How does corpusprocessor help SMT users?
The three hardest aspects of SMT deployment are preparing the training data, preparing the source document to match the training data used to build SMT model and creating tuning sets that match the expected source documents. My application is an assembly line for preparing training data for SMT. Typically, SMT training data extracted from translation memories might involve millions of pairs of sentences in tens of thousands of different files. Usually people would have to use desktop software tools to manually process this material through standard scripts, and pay attention for hours in case things get lost or corrupted. I try and make this job simpler.
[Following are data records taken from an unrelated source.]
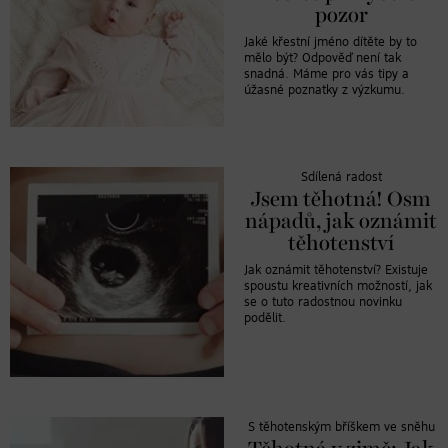
pozor
Jaké křestní jméno dítěte by to
mělo být? Odpověď není tak
snadná. Máme pro vás tipy a
úžasné poznatky z výzkumu.
Sdílená radost
Jsem těhotná! Osm
nápadů, jak oznámit
těhotenství
Jak oznámit těhotenství? Existuje
spoustu kreativních možností, jak
se o tuto radostnou novinku
podělit.
S těhotenským bříškem ve sněhu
Corpusprocessor basically offers a framework for aligning words or phrases or sentences, and strategies to clean and normalize them for the task at hand.
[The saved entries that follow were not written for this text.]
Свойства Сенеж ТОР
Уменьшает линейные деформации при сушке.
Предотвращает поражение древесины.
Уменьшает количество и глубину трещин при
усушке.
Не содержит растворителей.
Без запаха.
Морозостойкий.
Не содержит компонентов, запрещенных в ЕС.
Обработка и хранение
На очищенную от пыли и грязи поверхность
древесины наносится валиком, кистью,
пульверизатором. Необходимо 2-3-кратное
Why is corpus development so hard?
When you export TMs from systems designed for machine-assisted translation, they tend to include data associated with a specific stylistic rule for a specific customer, yet these data and rules are irrelevant to the training process. My application lets you largely automate this key process by providing a hierarchy and structure for the data as it goes through the pipeline. Developers can define the state of the raw files and then draw a map of where they go.
What is the advantage of "open sourcing" this development?
I want to build a community of users who will contribute their experience and knowledge to make a useful tool for the entire industry. As an independent consultant, I don't have the appropriate infrastructure to support this package commercially. A community can support and rapidly expand the functionality of an open source project beyond its natural limits. For example, it only handles two languages in parallel at present, but ideally it should be able to handle a whole cohort of parallel language versions and process them simultaneously. At some point, people start using these open source tools and then contribute to them. Obviously it requires a certain level of IT expertise, but I am already seeing a certain amount of interest in corpusprocessor, so it appears to be targeting an acknowledged pain point. I would like to create demand for professional services around this complex SMT requirement.
How did you come to work in this field?
I have worked in various kinds of IT work for almost 25 years, and more particularly in speech and language processing, with speech applications for call centers and translation services, centered most recently on the Thai language. This corpus processor solution comes from a need I identified out of my experience with a large-scale MT project in Asia.
A former Technical Operations Officer with the CIA, Tom Hoar has also worked in language and technology related projects for Nuance Communications, the Center for Speech and Language Processing at Chulalongkorn University, Graphic Vision and AsiaOnline.